Lu sur
Laurent Mucchielli :
"Dans la vie quotidienne de chacun, jeune ou moins jeune, cadre ou
ouvrier, à l'école comme au travail, dans les organisations publiques et
privées, au niveau des politiques publiques, etc., les évaluations se
font de plus en plus pressantes, diffuses, continues. Rendre des
comptes, être visible, mesurable et surtout compétitif devient
l'injonction permanente, stressante et très peu mise en cause.

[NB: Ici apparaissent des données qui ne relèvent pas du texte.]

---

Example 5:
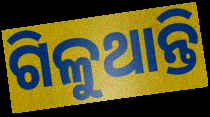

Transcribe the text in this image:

ଗିଳୁଥାନ୍ତି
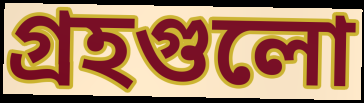
গ্রহগুলো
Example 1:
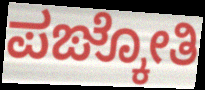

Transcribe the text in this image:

ಪಙ್ಕೋತಿ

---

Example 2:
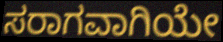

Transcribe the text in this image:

ಸರಾಗವಾಗಿಯೇ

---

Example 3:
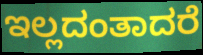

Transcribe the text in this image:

ಇಲ್ಲದಂತಾದರೆ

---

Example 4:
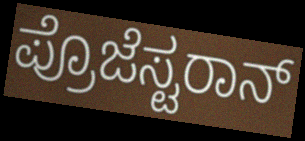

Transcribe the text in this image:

ಪ್ರೊಜೆಸ್ಟರಾನ್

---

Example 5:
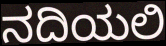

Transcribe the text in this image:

ನದಿಯಲಿ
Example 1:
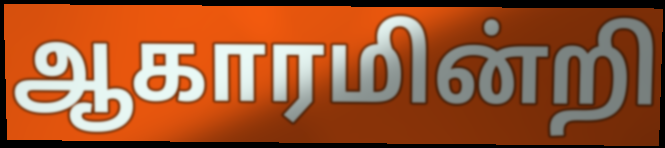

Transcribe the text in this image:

ஆகாரமின்றி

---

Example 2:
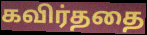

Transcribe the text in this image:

கவிர்ததை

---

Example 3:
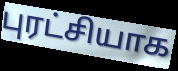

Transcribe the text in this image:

புரட்சியாக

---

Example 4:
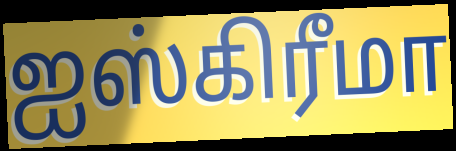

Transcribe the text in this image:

ஐஸ்கிரீமா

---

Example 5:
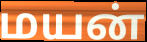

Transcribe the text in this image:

மயன்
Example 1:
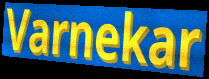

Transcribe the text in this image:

Varnekar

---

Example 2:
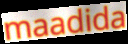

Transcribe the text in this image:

maadida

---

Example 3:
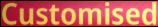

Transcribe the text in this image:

Customised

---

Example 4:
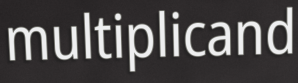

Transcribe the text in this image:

multiplicand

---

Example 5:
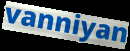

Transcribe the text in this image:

vanniyan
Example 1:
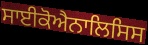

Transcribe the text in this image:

ਸਾਈਕੋਐਨਾਲਿਸਿਸ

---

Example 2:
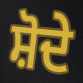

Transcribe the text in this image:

ਸ਼ੋਦੇ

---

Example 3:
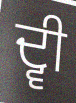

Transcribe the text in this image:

ਦ੍ਵੀ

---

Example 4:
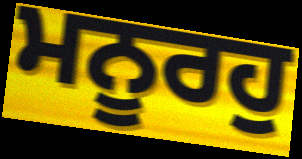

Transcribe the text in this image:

ਮਨੂਰਹੁ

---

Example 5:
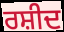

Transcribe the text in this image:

ਰਸ਼ੀਦ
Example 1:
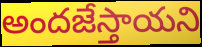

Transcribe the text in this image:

అందజేస్తాయని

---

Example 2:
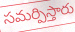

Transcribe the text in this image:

సమర్పిస్తారు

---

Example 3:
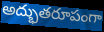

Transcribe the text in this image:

అద్భుతరూపంగా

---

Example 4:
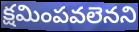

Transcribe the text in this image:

క్షమింపవలెనని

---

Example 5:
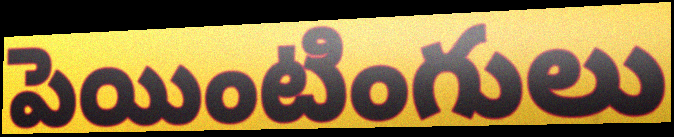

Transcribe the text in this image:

పెయింటింగులు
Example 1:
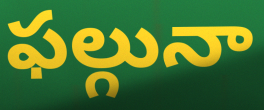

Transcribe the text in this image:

ఫల్గునా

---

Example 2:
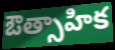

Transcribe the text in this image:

ఔత్సాహిక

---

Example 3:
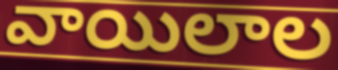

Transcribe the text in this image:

వాయిలాల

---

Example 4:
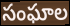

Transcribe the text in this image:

సంఘాల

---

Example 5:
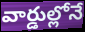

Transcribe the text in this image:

వార్డుల్లోనే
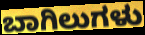
ಬಾಗಿಲುಗಳು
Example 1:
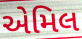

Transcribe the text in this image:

એમિલ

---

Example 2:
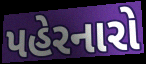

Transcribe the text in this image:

પહેરનારો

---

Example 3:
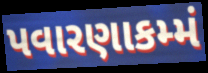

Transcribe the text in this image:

પવારણાકમ્મં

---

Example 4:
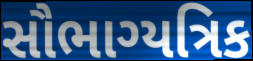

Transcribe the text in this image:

સૌભાગ્યત્રિક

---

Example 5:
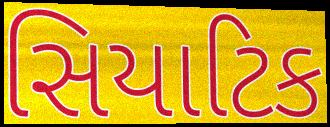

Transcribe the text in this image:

સિયાટિક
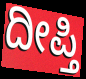
ದೀಪ್ತಿ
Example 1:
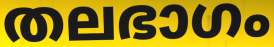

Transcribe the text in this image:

തലഭാഗം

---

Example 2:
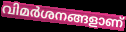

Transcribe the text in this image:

വിമർശനങ്ങളാണ്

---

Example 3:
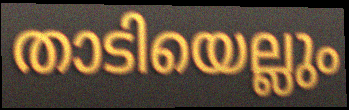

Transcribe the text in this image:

താടിയെല്ലും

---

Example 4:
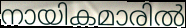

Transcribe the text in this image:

നായികമാരിൽ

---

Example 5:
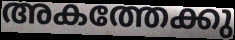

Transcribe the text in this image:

അകത്തേക്കു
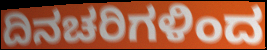
ದಿನಚರಿಗಳಿಂದ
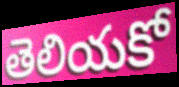
తెలియకో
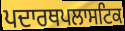
ਪਦਾਰਥਪਲਾਸਟਿਕ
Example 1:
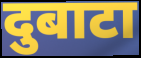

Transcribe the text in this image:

दुबाटा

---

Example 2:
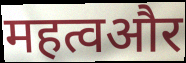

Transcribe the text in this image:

महत्वऔर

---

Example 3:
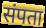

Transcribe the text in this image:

संपता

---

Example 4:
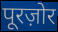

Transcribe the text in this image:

पूरज़ोर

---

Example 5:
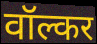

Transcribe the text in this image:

वॉल्कर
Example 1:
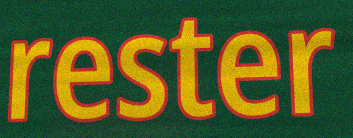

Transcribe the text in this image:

rester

Être
évalué paraît généralement aller de soi, voire être désirable : « On
m'évalue, donc je suis. » Or ces évaluations sont tout à fait
paradoxales : au nom de la rétribution au mérite, elles dénient le
mérite véritable et engendrent un climat délétère de concurrence et de
sauve-qui-peut ; au nom de « plus d'efficacité », elles créent une forme
inédite d'inefficacité ; au nom de l'objectivité, elles écrasent les
différences, standardisent, normalisent.
La complexité de la vie sociale n'est pas respectée. Les nouvelles
évaluations rendent unidimensionnelle une vie multiple, ignorent les
conflits qui font le cœur de l'individu comme de la société et, surtout,
prétendent être justes et efficaces en dehors de toute situation
réelle, en dehors de toute territorialisation.